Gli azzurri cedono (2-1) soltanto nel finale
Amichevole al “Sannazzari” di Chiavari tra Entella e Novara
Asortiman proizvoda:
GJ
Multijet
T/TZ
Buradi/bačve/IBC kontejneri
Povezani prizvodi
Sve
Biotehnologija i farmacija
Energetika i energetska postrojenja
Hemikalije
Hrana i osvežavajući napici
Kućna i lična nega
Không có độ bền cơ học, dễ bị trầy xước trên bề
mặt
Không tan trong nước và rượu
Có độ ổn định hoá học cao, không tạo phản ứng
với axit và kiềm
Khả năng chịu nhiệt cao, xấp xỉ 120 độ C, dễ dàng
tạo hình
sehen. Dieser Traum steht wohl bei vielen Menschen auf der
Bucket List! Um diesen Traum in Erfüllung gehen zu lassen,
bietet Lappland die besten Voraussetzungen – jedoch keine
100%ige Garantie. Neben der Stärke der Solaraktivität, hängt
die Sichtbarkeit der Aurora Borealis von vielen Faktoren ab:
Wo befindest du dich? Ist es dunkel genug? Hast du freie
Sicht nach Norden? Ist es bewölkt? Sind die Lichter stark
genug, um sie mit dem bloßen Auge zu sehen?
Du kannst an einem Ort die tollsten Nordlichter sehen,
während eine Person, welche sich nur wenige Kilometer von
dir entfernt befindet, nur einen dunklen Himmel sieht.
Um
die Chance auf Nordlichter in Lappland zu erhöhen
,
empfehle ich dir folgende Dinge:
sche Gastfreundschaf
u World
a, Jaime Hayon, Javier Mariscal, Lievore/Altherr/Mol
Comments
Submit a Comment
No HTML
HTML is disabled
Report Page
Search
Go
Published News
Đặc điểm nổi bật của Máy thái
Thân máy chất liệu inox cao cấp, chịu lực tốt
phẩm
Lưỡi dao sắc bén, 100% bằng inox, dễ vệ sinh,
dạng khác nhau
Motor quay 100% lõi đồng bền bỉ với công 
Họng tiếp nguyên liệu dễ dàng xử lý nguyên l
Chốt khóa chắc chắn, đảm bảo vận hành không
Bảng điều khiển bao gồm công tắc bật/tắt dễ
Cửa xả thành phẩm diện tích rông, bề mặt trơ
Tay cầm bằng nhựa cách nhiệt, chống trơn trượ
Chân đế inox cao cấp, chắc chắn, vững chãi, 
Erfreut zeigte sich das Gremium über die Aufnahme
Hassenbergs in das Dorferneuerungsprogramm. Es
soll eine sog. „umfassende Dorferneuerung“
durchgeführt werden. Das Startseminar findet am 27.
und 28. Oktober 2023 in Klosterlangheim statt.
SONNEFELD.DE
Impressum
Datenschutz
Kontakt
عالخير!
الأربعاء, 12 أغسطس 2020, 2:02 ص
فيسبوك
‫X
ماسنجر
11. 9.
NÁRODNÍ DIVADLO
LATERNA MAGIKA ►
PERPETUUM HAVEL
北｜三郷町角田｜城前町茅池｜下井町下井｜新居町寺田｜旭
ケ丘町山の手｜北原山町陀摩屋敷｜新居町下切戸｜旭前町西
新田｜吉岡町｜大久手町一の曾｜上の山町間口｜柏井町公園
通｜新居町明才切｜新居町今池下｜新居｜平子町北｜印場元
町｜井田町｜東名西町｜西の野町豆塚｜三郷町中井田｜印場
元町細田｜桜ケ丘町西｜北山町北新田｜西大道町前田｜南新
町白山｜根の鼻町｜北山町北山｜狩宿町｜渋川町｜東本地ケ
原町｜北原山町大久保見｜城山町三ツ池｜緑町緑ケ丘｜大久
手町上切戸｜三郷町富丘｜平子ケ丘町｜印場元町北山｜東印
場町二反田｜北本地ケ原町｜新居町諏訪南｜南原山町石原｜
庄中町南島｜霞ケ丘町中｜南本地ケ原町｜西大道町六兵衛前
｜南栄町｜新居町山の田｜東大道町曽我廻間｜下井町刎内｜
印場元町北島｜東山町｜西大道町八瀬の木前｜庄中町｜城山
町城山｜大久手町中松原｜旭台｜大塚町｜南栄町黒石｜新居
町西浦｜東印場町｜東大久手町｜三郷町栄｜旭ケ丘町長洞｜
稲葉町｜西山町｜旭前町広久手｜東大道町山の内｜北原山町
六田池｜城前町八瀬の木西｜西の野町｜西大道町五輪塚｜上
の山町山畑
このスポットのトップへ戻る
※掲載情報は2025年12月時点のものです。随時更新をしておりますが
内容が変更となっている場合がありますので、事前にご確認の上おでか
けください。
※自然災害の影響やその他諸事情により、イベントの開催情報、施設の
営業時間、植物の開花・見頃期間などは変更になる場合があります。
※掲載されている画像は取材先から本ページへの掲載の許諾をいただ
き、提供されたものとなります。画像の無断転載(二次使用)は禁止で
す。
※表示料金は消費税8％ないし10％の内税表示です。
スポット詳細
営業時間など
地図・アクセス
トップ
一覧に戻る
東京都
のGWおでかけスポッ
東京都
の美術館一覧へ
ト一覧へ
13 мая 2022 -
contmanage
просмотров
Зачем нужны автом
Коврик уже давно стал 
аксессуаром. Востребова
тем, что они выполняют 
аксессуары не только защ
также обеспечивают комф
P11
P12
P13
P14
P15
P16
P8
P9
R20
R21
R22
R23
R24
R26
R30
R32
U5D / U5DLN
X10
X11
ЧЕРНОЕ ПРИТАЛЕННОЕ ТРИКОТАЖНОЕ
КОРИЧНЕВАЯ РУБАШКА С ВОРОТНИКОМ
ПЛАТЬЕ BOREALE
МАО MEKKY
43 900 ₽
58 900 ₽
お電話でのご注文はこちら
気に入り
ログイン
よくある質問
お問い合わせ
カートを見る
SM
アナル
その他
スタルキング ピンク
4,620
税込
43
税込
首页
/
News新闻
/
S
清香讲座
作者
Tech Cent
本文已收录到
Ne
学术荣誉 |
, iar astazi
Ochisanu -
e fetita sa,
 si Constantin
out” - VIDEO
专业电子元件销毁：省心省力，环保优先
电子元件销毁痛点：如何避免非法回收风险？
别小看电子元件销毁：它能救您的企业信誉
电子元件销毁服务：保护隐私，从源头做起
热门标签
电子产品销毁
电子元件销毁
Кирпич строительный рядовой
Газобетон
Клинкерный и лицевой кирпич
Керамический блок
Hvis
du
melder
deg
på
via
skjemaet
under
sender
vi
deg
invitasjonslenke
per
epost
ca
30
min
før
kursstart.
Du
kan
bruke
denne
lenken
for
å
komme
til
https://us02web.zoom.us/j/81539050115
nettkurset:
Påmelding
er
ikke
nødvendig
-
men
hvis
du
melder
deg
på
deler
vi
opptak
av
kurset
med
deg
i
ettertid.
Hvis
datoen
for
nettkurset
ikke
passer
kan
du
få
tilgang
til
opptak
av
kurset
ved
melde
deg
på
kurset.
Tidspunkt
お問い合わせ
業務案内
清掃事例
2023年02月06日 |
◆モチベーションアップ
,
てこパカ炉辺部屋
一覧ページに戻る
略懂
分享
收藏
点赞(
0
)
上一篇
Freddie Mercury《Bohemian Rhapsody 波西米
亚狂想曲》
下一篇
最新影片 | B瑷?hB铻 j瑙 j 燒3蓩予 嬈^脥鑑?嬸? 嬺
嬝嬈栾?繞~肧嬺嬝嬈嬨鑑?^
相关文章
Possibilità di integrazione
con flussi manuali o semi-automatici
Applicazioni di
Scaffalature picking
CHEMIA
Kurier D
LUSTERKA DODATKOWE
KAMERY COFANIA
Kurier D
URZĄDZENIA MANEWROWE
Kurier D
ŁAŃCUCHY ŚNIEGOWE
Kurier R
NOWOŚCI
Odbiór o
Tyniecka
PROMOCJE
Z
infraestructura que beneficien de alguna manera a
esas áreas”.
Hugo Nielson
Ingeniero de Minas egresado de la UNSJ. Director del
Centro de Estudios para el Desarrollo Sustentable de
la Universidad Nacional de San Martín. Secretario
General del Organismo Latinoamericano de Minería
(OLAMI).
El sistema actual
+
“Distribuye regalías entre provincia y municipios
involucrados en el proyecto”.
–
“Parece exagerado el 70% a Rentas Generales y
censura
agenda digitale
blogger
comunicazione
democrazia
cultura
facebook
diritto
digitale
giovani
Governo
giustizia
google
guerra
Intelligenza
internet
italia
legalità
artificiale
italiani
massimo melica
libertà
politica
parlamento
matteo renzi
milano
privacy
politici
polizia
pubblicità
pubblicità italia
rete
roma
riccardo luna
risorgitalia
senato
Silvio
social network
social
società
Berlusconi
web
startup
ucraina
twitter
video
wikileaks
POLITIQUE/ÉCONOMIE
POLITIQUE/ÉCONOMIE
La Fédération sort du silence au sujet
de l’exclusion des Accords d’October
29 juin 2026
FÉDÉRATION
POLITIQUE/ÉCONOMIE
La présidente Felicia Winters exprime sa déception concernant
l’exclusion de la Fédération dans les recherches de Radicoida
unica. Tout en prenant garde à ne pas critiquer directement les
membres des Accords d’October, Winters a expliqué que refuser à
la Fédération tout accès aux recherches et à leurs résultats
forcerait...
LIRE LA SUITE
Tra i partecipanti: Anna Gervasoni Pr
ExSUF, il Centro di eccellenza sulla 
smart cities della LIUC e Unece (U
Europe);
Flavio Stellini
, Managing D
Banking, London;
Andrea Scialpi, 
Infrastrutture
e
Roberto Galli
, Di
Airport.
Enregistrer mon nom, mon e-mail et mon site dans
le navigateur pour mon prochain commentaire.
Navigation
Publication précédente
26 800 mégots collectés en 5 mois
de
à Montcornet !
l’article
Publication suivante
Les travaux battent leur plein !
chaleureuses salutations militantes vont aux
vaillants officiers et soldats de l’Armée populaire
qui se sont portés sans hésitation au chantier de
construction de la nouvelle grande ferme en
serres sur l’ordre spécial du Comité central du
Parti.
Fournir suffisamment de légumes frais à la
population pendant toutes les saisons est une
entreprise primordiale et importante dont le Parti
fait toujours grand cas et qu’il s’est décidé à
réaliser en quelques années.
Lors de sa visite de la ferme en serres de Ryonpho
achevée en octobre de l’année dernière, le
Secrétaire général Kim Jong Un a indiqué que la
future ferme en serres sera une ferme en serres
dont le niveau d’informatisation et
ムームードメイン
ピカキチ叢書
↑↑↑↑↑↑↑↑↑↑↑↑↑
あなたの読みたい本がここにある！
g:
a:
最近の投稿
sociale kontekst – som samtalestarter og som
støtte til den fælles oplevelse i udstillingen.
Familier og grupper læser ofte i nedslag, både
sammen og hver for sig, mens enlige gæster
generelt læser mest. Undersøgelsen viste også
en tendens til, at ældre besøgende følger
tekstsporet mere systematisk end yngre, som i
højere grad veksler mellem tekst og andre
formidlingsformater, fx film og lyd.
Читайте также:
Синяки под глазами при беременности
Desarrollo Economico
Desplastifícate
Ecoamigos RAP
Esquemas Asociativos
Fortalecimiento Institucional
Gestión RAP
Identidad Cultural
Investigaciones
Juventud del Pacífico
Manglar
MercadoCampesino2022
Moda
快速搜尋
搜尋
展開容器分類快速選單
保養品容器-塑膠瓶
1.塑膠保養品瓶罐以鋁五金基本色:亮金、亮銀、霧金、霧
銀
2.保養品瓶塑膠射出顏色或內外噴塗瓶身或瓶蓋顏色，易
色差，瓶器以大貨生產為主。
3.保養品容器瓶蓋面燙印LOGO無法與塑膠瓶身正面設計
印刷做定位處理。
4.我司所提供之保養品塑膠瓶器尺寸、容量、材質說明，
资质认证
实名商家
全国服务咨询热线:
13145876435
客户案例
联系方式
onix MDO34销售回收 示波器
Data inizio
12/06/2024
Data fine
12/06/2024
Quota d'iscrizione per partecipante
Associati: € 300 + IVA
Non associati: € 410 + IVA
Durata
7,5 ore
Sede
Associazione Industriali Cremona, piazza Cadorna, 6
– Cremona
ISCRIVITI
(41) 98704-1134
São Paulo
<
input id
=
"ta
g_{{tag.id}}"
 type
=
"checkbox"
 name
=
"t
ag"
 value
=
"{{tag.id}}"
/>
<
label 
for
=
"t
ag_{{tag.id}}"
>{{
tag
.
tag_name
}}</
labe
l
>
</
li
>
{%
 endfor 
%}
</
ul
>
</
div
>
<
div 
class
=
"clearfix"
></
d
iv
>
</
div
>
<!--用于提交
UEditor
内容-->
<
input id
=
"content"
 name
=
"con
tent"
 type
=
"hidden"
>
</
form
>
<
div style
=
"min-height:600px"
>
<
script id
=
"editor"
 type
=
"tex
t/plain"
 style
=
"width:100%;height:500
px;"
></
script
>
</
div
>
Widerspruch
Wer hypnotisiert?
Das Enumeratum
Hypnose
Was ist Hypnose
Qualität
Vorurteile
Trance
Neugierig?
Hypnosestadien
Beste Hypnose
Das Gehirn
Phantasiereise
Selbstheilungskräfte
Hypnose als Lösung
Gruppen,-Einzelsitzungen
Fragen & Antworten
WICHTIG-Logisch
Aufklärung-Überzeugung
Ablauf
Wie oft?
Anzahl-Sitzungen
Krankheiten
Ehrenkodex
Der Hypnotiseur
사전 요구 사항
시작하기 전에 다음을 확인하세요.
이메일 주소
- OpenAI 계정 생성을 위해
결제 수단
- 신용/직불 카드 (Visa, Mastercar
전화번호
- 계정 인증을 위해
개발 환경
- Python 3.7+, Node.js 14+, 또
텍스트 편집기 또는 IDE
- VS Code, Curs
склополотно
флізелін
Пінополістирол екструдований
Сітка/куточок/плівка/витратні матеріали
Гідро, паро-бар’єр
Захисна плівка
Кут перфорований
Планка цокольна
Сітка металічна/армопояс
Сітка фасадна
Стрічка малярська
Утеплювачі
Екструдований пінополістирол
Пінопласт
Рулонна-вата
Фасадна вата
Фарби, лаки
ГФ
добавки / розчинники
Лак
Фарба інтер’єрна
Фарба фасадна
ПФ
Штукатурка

— WHAT TO DO —
Using only the listing above, restate exactly the lines from the line containing "dạng khác nhau" through the line containing "durchgeführt werden. Das", both included.

— SOLUTION BELOW —
dạng khác nhau
Motor quay 100% lõi đồng bền bỉ với công 
Họng tiếp nguyên liệu dễ dàng xử lý nguyên l
Chốt khóa chắc chắn, đảm bảo vận hành không
Bảng điều khiển bao gồm công tắc bật/tắt dễ
Cửa xả thành phẩm diện tích rông, bề mặt trơ
Tay cầm bằng nhựa cách nhiệt, chống trơn trượ
Chân đế inox cao cấp, chắc chắn, vững chãi, 
Erfreut zeigte sich das Gremium über die Aufnahme
Hassenbergs in das Dorferneuerungsprogramm. Es
soll eine sog. „umfassende Dorferneuerung“
durchgeführt werden. Das Startseminar findet am 27.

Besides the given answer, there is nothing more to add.